• [WHAT IS REQUIRED]:
Would you write the data out once more, exactly as it is?

Keypoint correspondence data
=-=-=-=-=

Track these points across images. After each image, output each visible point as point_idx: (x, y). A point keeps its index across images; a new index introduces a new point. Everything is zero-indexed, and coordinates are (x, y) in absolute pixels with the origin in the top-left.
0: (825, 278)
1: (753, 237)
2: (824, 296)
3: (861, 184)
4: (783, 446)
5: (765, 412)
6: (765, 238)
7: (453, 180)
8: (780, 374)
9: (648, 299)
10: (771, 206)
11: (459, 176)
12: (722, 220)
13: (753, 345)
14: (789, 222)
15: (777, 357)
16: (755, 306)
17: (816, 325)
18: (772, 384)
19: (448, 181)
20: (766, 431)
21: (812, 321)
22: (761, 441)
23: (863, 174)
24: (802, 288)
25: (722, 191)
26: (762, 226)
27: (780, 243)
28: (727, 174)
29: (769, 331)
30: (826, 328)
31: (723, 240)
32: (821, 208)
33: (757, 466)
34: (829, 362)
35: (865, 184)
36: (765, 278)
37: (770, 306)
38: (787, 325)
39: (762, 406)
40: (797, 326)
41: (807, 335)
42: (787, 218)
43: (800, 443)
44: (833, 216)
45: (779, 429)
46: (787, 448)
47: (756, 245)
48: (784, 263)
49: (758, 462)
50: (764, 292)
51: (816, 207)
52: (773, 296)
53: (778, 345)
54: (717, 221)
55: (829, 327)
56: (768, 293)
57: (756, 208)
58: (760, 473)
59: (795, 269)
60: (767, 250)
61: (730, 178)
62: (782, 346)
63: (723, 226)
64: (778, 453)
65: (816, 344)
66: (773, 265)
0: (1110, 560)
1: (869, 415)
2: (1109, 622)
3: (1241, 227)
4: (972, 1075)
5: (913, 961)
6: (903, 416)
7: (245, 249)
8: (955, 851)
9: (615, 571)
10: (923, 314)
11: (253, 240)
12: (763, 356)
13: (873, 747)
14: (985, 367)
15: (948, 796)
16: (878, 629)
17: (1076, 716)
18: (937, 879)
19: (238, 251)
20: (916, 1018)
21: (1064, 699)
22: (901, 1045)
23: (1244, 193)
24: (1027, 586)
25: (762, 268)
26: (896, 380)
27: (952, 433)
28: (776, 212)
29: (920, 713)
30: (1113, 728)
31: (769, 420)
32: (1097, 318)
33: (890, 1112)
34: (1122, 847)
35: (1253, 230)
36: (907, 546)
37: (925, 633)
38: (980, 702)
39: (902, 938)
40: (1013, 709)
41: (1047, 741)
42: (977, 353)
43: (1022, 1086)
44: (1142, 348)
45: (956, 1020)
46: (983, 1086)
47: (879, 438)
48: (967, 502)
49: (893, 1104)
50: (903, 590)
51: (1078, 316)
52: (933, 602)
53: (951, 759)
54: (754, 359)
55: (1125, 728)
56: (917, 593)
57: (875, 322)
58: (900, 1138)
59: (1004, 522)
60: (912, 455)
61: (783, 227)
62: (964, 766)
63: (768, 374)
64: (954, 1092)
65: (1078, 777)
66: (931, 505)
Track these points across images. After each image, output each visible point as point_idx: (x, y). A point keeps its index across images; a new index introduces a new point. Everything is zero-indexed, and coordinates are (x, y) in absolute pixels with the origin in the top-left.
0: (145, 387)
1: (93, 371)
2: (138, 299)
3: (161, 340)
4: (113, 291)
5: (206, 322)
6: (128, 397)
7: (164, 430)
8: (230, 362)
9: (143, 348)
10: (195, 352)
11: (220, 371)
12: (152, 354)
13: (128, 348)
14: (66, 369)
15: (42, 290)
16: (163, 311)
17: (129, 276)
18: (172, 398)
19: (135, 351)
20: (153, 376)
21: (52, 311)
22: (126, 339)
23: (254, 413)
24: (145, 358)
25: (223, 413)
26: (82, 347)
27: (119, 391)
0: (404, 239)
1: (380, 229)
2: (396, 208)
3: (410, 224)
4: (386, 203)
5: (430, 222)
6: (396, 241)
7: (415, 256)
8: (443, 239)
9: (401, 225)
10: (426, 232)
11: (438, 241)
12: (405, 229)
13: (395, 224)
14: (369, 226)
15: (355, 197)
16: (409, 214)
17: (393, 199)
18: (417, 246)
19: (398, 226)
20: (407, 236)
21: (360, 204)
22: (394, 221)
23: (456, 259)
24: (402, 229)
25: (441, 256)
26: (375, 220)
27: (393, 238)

=-=-=-=-=

• [WRITTEN RESPONSE]:
Track these points across images. After each image, output each visible point as point_idx: (x, y). A point keeps its index across images; a new index introduces a new point. Everything is zero-indexed, and coordinates are (x, y) in absolute pixels with the origin in the top-left.
0: (825, 278)
1: (753, 237)
2: (824, 296)
3: (861, 184)
4: (783, 446)
5: (765, 412)
6: (765, 238)
7: (453, 180)
8: (780, 374)
9: (648, 299)
10: (771, 206)
11: (459, 176)
12: (722, 220)
13: (753, 345)
14: (789, 222)
15: (777, 357)
16: (755, 306)
17: (816, 325)
18: (772, 384)
19: (448, 181)
20: (766, 431)
21: (812, 321)
22: (761, 441)
23: (863, 174)
24: (802, 288)
25: (722, 191)
26: (762, 226)
27: (780, 243)
28: (727, 174)
29: (769, 331)
30: (826, 328)
31: (723, 240)
32: (821, 208)
33: (757, 466)
34: (829, 362)
35: (865, 184)
36: (765, 278)
37: (770, 306)
38: (787, 325)
39: (762, 406)
40: (797, 326)
41: (807, 335)
42: (787, 218)
43: (800, 443)
44: (833, 216)
45: (779, 429)
46: (787, 448)
47: (756, 245)
48: (784, 263)
49: (758, 462)
50: (764, 292)
51: (816, 207)
52: (773, 296)
53: (778, 345)
54: (717, 221)
55: (829, 327)
56: (768, 293)
57: (756, 208)
58: (760, 473)
59: (795, 269)
60: (767, 250)
61: (730, 178)
62: (782, 346)
63: (723, 226)
64: (778, 453)
65: (816, 344)
66: (773, 265)
0: (1110, 560)
1: (869, 415)
2: (1109, 622)
3: (1241, 227)
4: (972, 1075)
5: (913, 961)
6: (903, 416)
7: (245, 249)
8: (955, 851)
9: (615, 571)
10: (923, 314)
11: (253, 240)
12: (763, 356)
13: (873, 747)
14: (985, 367)
15: (948, 796)
16: (878, 629)
17: (1076, 716)
18: (937, 879)
19: (238, 251)
20: (916, 1018)
21: (1064, 699)
22: (901, 1045)
23: (1244, 193)
24: (1027, 586)
25: (762, 268)
26: (896, 380)
27: (952, 433)
28: (776, 212)
29: (920, 713)
30: (1113, 728)
31: (769, 420)
32: (1097, 318)
33: (890, 1112)
34: (1122, 847)
35: (1253, 230)
36: (907, 546)
37: (925, 633)
38: (980, 702)
39: (902, 938)
40: (1013, 709)
41: (1047, 741)
42: (977, 353)
43: (1022, 1086)
44: (1142, 348)
45: (956, 1020)
46: (983, 1086)
47: (879, 438)
48: (967, 502)
49: (893, 1104)
50: (903, 590)
51: (1078, 316)
52: (933, 602)
53: (951, 759)
54: (754, 359)
55: (1125, 728)
56: (917, 593)
57: (875, 322)
58: (900, 1138)
59: (1004, 522)
60: (912, 455)
61: (783, 227)
62: (964, 766)
63: (768, 374)
64: (954, 1092)
65: (1078, 777)
66: (931, 505)
Track these points across images. After each image, output each visible point as point_idx: (x, y). A point keeps its index across images; a new index introduces a new point. Everything is zero-indexed, and coordinates are (x, y) in absolute pixels with the origin in the top-left.
0: (145, 387)
1: (93, 371)
2: (138, 299)
3: (161, 340)
4: (113, 291)
5: (206, 322)
6: (128, 397)
7: (164, 430)
8: (230, 362)
9: (143, 348)
10: (195, 352)
11: (220, 371)
12: (152, 354)
13: (128, 348)
14: (66, 369)
15: (42, 290)
16: (163, 311)
17: (129, 276)
18: (172, 398)
19: (135, 351)
20: (153, 376)
21: (52, 311)
22: (126, 339)
23: (254, 413)
24: (145, 358)
25: (223, 413)
26: (82, 347)
27: (119, 391)
0: (404, 239)
1: (380, 229)
2: (396, 208)
3: (410, 224)
4: (386, 203)
5: (430, 222)
6: (396, 241)
7: (415, 256)
8: (443, 239)
9: (401, 225)
10: (426, 232)
11: (438, 241)
12: (405, 229)
13: (395, 224)
14: (369, 226)
15: (355, 197)
16: (409, 214)
17: (393, 199)
18: (417, 246)
19: (398, 226)
20: (407, 236)
21: (360, 204)
22: (394, 221)
23: (456, 259)
24: (402, 229)
25: (441, 256)
26: (375, 220)
27: (393, 238)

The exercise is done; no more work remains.